Responsibilities:
- Design, develop, and deploy data tables, views, and marts in data warehouses, operational data stores, data lakes, and data virtualization platforms.
- Perform data extraction, cleaning, transformation, and flow, including web scraping as required.
- Build, launch, and maintain efficient, reliable large-scale batch and real-time data pipelines using data processing frameworks.
- Integrate and consolidate data silos in a scalable and compliant manner.
- Collaborate with cross-functional teams, including Project Managers, Data Architects, Business Analysts, and others, to develop scalable data-driven products.
- Develop backend APIs and manage databases to support applications.
- Work closely with fellow developers through pair programming and code reviews.
- Lead the design and implementation of data solutions in a big data environment.
Experience and Skills Required:
- Proficiency in data cleaning and transformation tools (e.g., SQL, pandas, R).
- Expertise in building ETL pipelines using tools such as SQL Server Integration Services (SSIS), AWS Database Migration Services (DMS), Python, AWS Lambda, and ECS Container tasks.
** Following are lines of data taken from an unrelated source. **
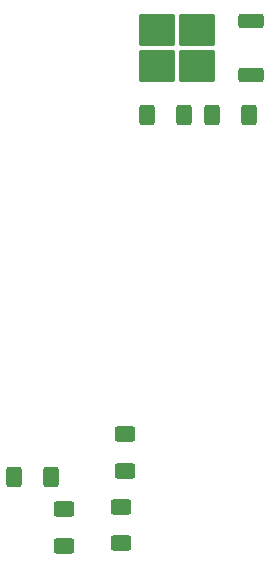
<source format=gbr>
%TF.GenerationSoftware,KiCad,Pcbnew,9.0.0*%
%TF.CreationDate,2025-03-14T14:41:01+01:00*%
%TF.ProjectId,LEDstripDrv2.0,4c454473-7472-4697-9044-7276322e302e,rev?*%
%TF.SameCoordinates,Original*%
%TF.FileFunction,Paste,Top*%
%TF.FilePolarity,Positive*%
%FSLAX46Y46*%
G04 Gerber Fmt 4.6, Leading zero omitted, Abs format (unit mm)*
G04 Created by KiCad (PCBNEW 9.0.0) date 2025-03-14 14:41:01*
%MOMM*%
%LPD*%
G01*
G04 APERTURE LIST*
G04 Aperture macros list*
%AMRoundRect*
0 Rectangle with rounded corners*
0 $1 Rounding radius*
0 $2 $3 $4 $5 $6 $7 $8 $9 X,Y pos of 4 corners*
0 Add a 4 corners polygon primitive as box body*
4,1,4,$2,$3,$4,$5,$6,$7,$8,$9,$2,$3,0*
0 Add four circle primitives for the rounded corners*
1,1,$1+$1,$2,$3*
1,1,$1+$1,$4,$5*
1,1,$1+$1,$6,$7*
1,1,$1+$1,$8,$9*
0 Add four rect primitives between the rounded corners*
20,1,$1+$1,$2,$3,$4,$5,0*
20,1,$1+$1,$4,$5,$6,$7,0*
20,1,$1+$1,$6,$7,$8,$9,0*
20,1,$1+$1,$8,$9,$2,$3,0*%
G04 Aperture macros list end*
%ADD10RoundRect,0.250000X0.400000X0.625000X-0.400000X0.625000X-0.400000X-0.625000X0.400000X-0.625000X0*%
%ADD11RoundRect,0.250000X-0.625000X0.400000X-0.625000X-0.400000X0.625000X-0.400000X0.625000X0.400000X0*%
%ADD12RoundRect,0.250000X-0.400000X-0.625000X0.400000X-0.625000X0.400000X0.625000X-0.400000X0.625000X0*%
%ADD13RoundRect,0.250000X0.850000X0.350000X-0.850000X0.350000X-0.850000X-0.350000X0.850000X-0.350000X0*%
%ADD14RoundRect,0.250000X1.275000X1.125000X-1.275000X1.125000X-1.275000X-1.125000X1.275000X-1.125000X0*%
G04 APERTURE END LIST*
D10*
%TO.C,R1*%
X158100000Y-81500000D03*
X155000000Y-81500000D03*
%TD*%
%TO.C,R5*%
X141350000Y-112200000D03*
X138250000Y-112200000D03*
%TD*%
D11*
%TO.C,R3*%
X147300000Y-114700000D03*
X147300000Y-117800000D03*
%TD*%
%TO.C,R6*%
X142500000Y-114900000D03*
X142500000Y-118000000D03*
%TD*%
D12*
%TO.C,R2*%
X149500000Y-81500000D03*
X152600000Y-81500000D03*
%TD*%
D13*
%TO.C,U4*%
X158325000Y-78105000D03*
D14*
X153700000Y-77350000D03*
X153700000Y-74300000D03*
X150350000Y-77350000D03*
X150350000Y-74300000D03*
D13*
X158325000Y-73545000D03*
%TD*%
D11*
%TO.C,R4*%
X147600000Y-108550000D03*
X147600000Y-111650000D03*
%TD*%
M02*

</source>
- Strong database design skills and experience with various databases (e.g., SQL, PostgreSQL, MongoDB, MySQL).
- Experience with cloud technologies (AWS, Azure, Google Cloud).
- Familiarity with big data frameworks and tools (e.g., Hadoop, Spark, Kafka).
- Knowledge of system design, data structures, and algorithms.
- Proficiency in scripting languages (e.g., SQL, Python).
- Leadership experience in data engineering projects.